Source : service-public.fr/particuliers/vosdroits/F117
Vous ne pouvez pas subir de pressions quant à l’exercice de ce droit de grève. Si vous n’êtes pas assez, profitez du temps de la grève pour aller sur les blocages ou dans les manifs, informez nous de votre mouvement pour qu’on puisse venir devant l’entreprise en solidarité. Vous pouvez décider de tenir un piquet devant votre boîte et même bloquer l’entreprise pour gripper la machine. Le patron vous dira que c’est illégal, qu’il va faire un référé etc. N’ayez pas peur, si vous êtes nombreux, le patron ne se risquera pas à des sanctions qui pourraient lui coûter son chiffre d’affaire. Quand on a réussi à lancer la grève, il ne faut pas s’arrêter. Il faut profiter de la grève pour aller chercher les gens qui bossent autour et les convaincre de la lancer à leur tour. Imaginez une grève sur toute une plateforme logistique, comment ça serait la classe. Y a pas besoin de bloquer les camions, personne n’est là pour les décharger !

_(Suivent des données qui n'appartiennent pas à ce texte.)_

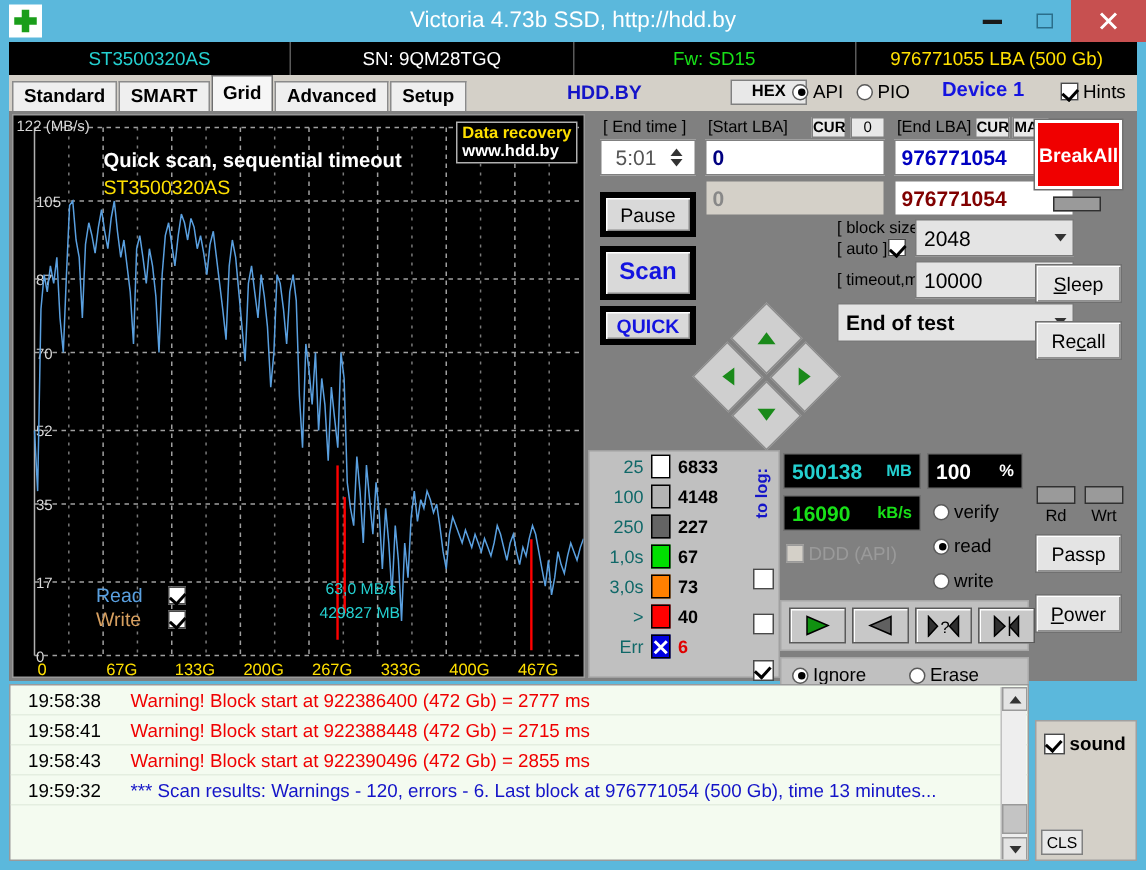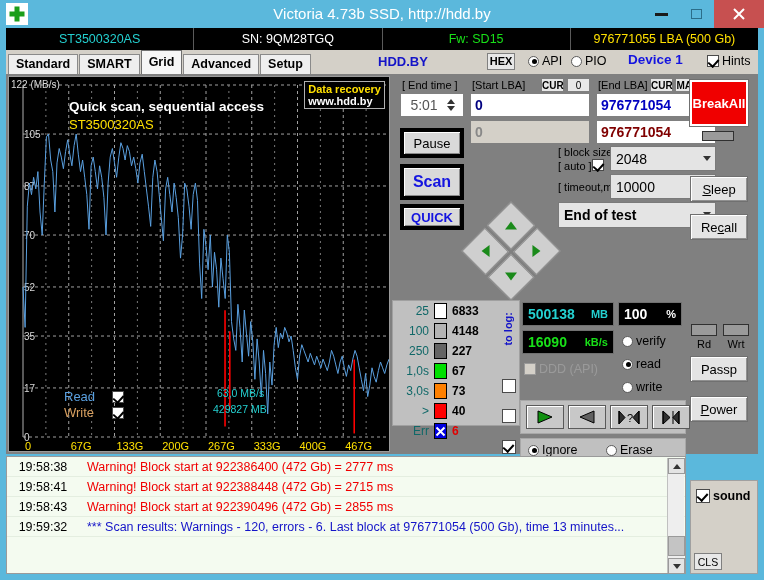--- a/index.html
+++ b/index.html
@@ -46,7 +46,7 @@
   .tab.active { height:24px; line-height:22px; background:#f6f6f6; border-color:#6f6f6f;
                 position:relative; z-index:3; }
   .hdd-by { position:absolute; left:378px; top:54px; font-size:13px; font-weight:bold; color:#1414c8; }
-  .hex-btn { position:absolute; left:487px; top:53px; width:28px; height:17px; line-height:15px;
+  .hex-btn { position:absolute; left:487px; top:53px; width:51px; height:17px; line-height:15px;
              text-align:center; font-size:11px; font-weight:bold; color:#000;
              background:#e8e8e8; border:1px solid #808080; }
   .rg { position:absolute; top:54px; display:flex; align-items:center; font-size:12.5px; color:#000; }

La grève, ça coûte de l’argent, c’est vrai. Ce sont les réseaux de solidarité qui doivent permettre de tenir dans le rapport de force. La constitution d’une caisse de grève est primordiale, les bouffes collectives, les débrouilles en tout genre aussi. Et bien sûr, n’oubliez pas de demander au patron le paiement des jours de grève, c’est la base. La grève peut être payée mais pas un congé sans solde.
Pour ceux qui sont dans le public, ce n’est pas pareil, il faut un préavis de grève de cinq jours francs déposé par un syndicat. Heureusement, des préavis de grève sont déposés tous les jours par le syndicat Sud, donc vous êtes couverts. Renseignez vous tout de même sur la question du service minimum qui permet à l’employeur d’assigner des membres du personnel pour tenir le service.
Voilà, exit le syndicat qui veut tout contrôler, tchao le fantasme de la grande grève générale que tout le monde attend sans que personne ne fasse rien. Généralisons les grèves en renforcement du mouvement des gilets jaunes pour l’autodéfense en acte des prolos sur leur lieu de travail. Le mouvement est pour le moment suspendu à ces grèves. Si nous parvenons à franchir ce pas, assurez-vous que 1936 ou 1968, on verra ça comme un bal musette.